[Material provided — start]

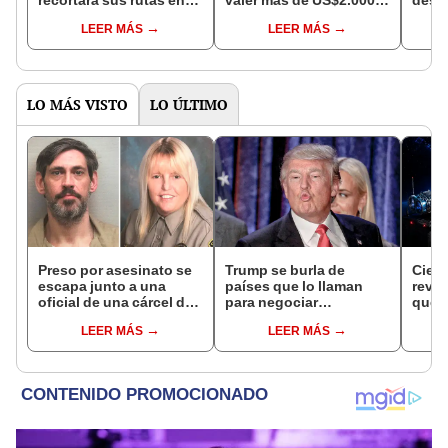
recortará sus rutas en
valer más de US$2.000:
desc
2024: AQUÍ la lista
¿cómo identificarlo
benef
LEER MÁS
LEER MÁS
completa
fácilmente?
dispo
LO MÁS VISTO
LO ÚLTIMO
Preso por asesinato se
Trump se burla de
Cient
escapa junto a una
países que lo llaman
reve
oficial de una cárcel de
para negociar
que p
Estados Unidos
aranceles: "Están
inter
LEER MÁS
LEER MÁS
besándome el culo"
afect
Starl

[Material provided — finish]

> Goal of the exercise
The material above holds pictures; copy everything else in it exactly.

> Reply
recortará sus rutas en
valer más de US$2.000:
desc
2024: AQUÍ la lista
¿cómo identificarlo
benef
LEER MÁS
LEER MÁS
completa
fácilmente?
dispo
LO MÁS VISTO
LO ÚLTIMO
Preso por asesinato se
Trump se burla de
Cient
escapa junto a una
países que lo llaman
reve
oficial de una cárcel de
para negociar
que p
Estados Unidos
aranceles: "Están
inter
LEER MÁS
LEER MÁS
besándome el culo"
afect
Starl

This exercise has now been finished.